Grozny was heavily bombarded in the second war that came as Putin was prime minister and helped him consolidate his power in Moscow.

Thanks to his insider knowledge, Litvinenko was reportedly able to link generals and other officials to specific attacks that resulted in high civilian casualties.

Zakayev, a close friend of Litvinenko said murdered journalist Anna Politkovskaya was also a member of the investigative team set up by Chechen president Aslan Maskhado in 2004.

Their work angered the Kremlin and eventually contributed to a death sentence being passed on the former KGB agent, Zakayev claimed.

Litvinenko was poisoned with highly radioactive polonium-210 at a London hotel In November 2006. Politkovskaya was shot dead in Moscow on Vladimir Putin's birthday a month earlier, while Maskhado was killed by Russian security forces in 2005.

Material gathered by the commission was to be used to file a war crimes case against Putin and Russia's top brass with the International Crime Court (ICC) in The Hague.

A criminal complaint was eventually sent to the ICC in 2014 by the unrecognised Chechen Republic of Ichkeria, of which Zakayev is the Prime Minister-in-exile.

The Moscow-educated former actor was a leading rebel commander during the first Chechen war and is due to be heard as a witness at the ongoing inquiry on Litvinenko's poisoning in the coming weeks.

A friend of actress Vanessa Redgrave, Zakayev first met with Litvinenko in London in the early 2000s after they were both granted asylum by Britain.

Sharing a common hatred for Putin and empathy for the Chechen cause, the two became friends and neighbours.

"He [Litvinenko] got very involved with our struggle," Zakayev said. "He once told me: 'Just like Germans now feel ashamed of what was done to the Jews, so Russians will feel ashamed of what has been done to Chechens. I don't want my son to be ashamed for me and that is why I would like to support the Chechens in their fight'."

On his London deathbed, Litvinenko converted to Islam and expressed the desire to be laid to rest in the same Chechen graveyard where Zakayev will also be buried.
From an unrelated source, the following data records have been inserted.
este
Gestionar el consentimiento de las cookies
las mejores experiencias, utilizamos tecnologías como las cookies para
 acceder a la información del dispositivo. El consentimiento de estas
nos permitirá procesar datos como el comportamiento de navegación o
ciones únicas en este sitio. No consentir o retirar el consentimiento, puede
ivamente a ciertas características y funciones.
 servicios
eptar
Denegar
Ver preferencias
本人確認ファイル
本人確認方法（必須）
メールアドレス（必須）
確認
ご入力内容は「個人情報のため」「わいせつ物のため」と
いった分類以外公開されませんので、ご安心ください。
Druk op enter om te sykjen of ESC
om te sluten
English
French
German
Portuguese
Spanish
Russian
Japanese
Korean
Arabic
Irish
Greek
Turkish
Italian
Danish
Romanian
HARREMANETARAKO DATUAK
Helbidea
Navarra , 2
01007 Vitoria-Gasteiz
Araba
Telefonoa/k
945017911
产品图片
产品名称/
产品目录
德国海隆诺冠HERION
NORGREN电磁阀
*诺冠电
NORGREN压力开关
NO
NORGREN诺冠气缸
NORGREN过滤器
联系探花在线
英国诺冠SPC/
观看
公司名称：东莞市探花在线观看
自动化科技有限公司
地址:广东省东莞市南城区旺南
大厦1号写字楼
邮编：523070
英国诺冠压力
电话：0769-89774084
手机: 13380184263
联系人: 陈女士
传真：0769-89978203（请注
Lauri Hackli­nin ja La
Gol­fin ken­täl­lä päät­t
The 55-year-old political dissident argued that his friend's fierce and vocal criticism of the Kremlin eventually led to his poisoning.
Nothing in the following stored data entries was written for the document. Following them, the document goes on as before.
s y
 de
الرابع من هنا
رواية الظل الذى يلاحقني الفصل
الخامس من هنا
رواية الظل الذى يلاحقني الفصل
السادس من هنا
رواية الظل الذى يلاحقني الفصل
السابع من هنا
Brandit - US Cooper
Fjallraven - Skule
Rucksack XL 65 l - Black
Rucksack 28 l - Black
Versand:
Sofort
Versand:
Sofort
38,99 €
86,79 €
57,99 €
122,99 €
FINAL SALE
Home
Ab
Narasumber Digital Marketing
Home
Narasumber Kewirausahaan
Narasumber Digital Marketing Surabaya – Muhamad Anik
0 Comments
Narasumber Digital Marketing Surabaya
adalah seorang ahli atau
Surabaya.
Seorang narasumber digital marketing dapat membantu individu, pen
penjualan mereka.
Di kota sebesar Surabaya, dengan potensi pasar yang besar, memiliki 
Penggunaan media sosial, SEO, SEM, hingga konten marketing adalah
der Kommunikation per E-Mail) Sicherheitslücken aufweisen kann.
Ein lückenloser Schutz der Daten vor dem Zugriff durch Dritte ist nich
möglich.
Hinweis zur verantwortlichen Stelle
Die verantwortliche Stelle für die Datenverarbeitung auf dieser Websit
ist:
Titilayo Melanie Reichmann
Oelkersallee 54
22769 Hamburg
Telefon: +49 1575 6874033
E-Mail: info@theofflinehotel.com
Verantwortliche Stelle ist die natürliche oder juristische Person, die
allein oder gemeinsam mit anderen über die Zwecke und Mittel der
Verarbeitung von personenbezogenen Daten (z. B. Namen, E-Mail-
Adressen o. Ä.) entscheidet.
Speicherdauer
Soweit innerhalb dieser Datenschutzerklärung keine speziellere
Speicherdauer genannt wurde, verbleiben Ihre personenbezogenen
"He was seen as a traitor by the FSB not because he betrayed Russia but the cause that they [the FSB] served," he said.

While allegedly working for MI6, the former spy wrote a book claiming the Russian agents were behind the 1999 apartment block bombings in Russia that killed more than 300 people and eventually resulted in Putin - the former FSB chief - sending troops into Chechnya. Russia has always maintained Chechen separatists carried out the attacks.

In January 2015, the inquiry into Litvinenko's death also heard how the murdered spy had penned a series of critical articles including personal attacks against Putin as well as claims that corruption was endemic amid Russian intelligence officers.
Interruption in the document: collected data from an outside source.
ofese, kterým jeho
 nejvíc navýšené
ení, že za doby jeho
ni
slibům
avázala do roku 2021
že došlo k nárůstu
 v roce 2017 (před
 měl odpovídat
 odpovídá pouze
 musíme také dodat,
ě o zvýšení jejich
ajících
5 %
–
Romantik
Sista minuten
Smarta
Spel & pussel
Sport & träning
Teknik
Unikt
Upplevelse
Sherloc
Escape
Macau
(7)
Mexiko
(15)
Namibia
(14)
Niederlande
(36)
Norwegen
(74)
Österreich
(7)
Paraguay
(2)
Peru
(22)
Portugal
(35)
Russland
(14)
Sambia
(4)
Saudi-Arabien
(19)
In a piece published on a Chechnya website, Litvinenko accused the Russian president of being a paedophile after he kissed a five-year-old boy on the stomach.

Earlier this week, the former spy's widow Marina told the inquiry how her husband's activities resulted in what she described as a Kremlin-led campaign of intimidation against her family. Marina told the inquiry how Litvinenko's house and the neighbouring property of Zakayev were firebombed in 2004.

The separatist leader has also been the target of an alleged assassination plot. In 2012, the MI5 issued a warning that he was high up in a hit list drawn up by the Ramzan Kadyrov, Chechnya's Kremlin-backed current president - a man that rights groups accuse of overseeing murders and torture of opponents, and who has a tiger as a pet.

Zakayev, the last surviving top moderate rebel commander from the first Chechen war said he is well aware of the risks connected to his political activity, here in London, but he sees no point in dropping the fight for an independent Chechnya.

"If you get involved into Putin's crimes you get onto the list of those who might get killed," he said. "This danger exists and has always existed. However it doesn't mean that we all have just to hide and keep silent.

"Fear is not a guarantee of security. The guarantee is to make the regime in Russia change. If there is a different regime we will all be safe."